Thursday, December 20, 2007

Movies: Bird is the word.

When I first moved to New York City, I thought the Town That Never Weeps would be filled with hidden pockets of eccentric coolness. You know, tiny little restaurants ain't nobody heard of, bars that only a select group of regulars frequent, small parks forgotten by the baby-stroller pushing hordes and radio-blasting juvies – places to discover for yourself. It did take long to realize that, for the most part, the city is pretty frontier-less. Especially in the age of blogs and user-driven regional web sites, no patch of land remains unexplored, reviewed, and assigned a one- to five-star rating.

There are exceptions, sure. But they're few and far between. There was the old dive bar Siberia, for example. This place was well-known, but I found that very few of the many of the folks who had heard of the joint had ever actually visited. It was genuine hole being situated as it was in a subway stop – the 51st station on what was the old 1 and 9 line. Not that Siberia was the world's greatest bar or anything. It was actually pretty scruffy. The ambiance was heavily Gitmo, the furniture looked like it had been thrown on the street and the street threw it right back, the beer selection was strictly utilitarian, and the bathrooms were so ill-lit that you were forced to make a choice: either pee in the dark with the door closed for privacy or leave the door wide open so you could actually aim. I should add that both bathrooms had several fist sized holes in the wall, entry points for things that lived behind the walls of 51st Street stop. If you were gutsy enough to pee in the dark, you'd get treated to the sound of things creeping out of their lair to see what you were and to guess at whether or not you were edible.

> _CHALLENGES_:
- A) According to the New York blog post, where was the dive bar Siberia located?
- B) Pick up the New York blog post after its final sentence and keep writing it.

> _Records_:

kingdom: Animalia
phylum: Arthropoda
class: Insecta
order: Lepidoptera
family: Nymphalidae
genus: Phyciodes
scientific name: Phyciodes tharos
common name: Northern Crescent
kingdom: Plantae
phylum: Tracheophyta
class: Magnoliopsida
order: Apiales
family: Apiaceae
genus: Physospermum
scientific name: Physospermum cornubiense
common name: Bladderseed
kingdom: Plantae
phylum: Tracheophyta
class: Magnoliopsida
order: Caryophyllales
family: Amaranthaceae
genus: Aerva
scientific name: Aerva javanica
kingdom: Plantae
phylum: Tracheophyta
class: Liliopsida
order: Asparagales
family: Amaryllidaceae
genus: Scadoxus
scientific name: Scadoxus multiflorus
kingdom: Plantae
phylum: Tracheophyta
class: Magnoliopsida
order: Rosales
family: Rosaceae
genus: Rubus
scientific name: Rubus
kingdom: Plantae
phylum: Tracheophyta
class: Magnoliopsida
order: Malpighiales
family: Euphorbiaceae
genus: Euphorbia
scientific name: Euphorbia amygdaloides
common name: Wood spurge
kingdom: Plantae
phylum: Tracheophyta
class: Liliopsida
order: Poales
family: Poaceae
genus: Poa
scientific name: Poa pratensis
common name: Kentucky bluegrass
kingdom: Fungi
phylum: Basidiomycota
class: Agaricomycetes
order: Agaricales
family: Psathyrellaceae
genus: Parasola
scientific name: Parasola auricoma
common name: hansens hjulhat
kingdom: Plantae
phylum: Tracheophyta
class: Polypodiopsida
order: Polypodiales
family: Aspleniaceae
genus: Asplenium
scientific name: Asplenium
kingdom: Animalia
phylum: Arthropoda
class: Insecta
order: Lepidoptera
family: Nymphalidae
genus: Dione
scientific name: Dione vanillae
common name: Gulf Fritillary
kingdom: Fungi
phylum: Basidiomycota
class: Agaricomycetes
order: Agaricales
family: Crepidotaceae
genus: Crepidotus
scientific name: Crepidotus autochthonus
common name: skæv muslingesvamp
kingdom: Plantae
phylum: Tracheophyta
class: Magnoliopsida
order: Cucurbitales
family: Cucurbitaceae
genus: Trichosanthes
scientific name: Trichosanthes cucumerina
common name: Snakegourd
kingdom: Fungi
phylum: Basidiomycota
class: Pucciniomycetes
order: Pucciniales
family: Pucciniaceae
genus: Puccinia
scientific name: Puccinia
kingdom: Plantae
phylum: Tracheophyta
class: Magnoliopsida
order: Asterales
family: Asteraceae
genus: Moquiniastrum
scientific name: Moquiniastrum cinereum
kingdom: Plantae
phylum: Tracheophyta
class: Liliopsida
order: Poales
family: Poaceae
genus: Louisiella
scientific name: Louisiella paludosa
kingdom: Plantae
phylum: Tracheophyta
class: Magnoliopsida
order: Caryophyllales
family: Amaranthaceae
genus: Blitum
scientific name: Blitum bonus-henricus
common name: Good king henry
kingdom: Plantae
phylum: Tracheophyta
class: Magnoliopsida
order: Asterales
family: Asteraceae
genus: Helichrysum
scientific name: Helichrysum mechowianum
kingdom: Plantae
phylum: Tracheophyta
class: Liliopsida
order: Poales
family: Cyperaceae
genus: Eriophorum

> _ANSWERS TO THE TASKS_:
- A) In a subway stop, the 51st Street station on the old 1 and 9 line.

- B)
Despite how dismal the joint could be, it attracted loyalists. Some of the regulars were simply maintenance alcoholics from the office building above the station. They were grabbing a bit of Dutch courage to steel themselves for the transition between grinding work drudgery and soul-destroying suburban home hell. But, aside from the chemically dependent boozers, there were people that could have easily gone anywhere and chose to be in the dungeon-like Siberia,

I can't speak for everybody, but part of the charm of the place for me was that it was a find. It was exactly that sort of word-of-mouth hideaway that rewarded a the adventurous with a story; it was in and of itself a prize for folks who would go a little out of their way for something unique or unusual.

I bring this up because genre entertainment often plays the same game: you think you're going to run into diamonds in the rough all over the place. You imagine that you'll stumble across that curious flick or forgotten book or what-have-you. The truth is that the field as a whole seems heavily weighted towards junk and what isn't crappola is usually thoroughly documented, reviewed, and rated.

So, imagine my surprise when, reading the reviews of horror-blogger Mermaid Heather (see sidebar), she gave a five-out-of-five review to a flick I've never heard of before. This lady has reviewed what must amount to a couple hundred flicks by now, and you can count the number of fives she's give on your fingers. And here's a complete unknown grabbing a five. Was this one of those elusive gems? A genuine find?

The flick in question is the somewhat cryptically titled 2004 film Dead Birds: a semi-Lovecraftian dark house horror set in the latter years of the Civil War. The movie begins with a bloody bank robbery. The perpetrators – a group of Confederate deserters, a freedman, and a nurse – take their loot and head of to a plantation their leader knows to be deserted. On finding their way to the old house, the gang finds themselves dragged in the supernatural carnage left there when the mansion's previous owner accidentally-on-purpose tore open a hole between this universe and the next, letting all sorts of otherworldly nastiness pour through. Ultimately, the flicks boils down to a simple main conflict: can this armed gang keep their crap together long enough to make it through a single night on the plantation?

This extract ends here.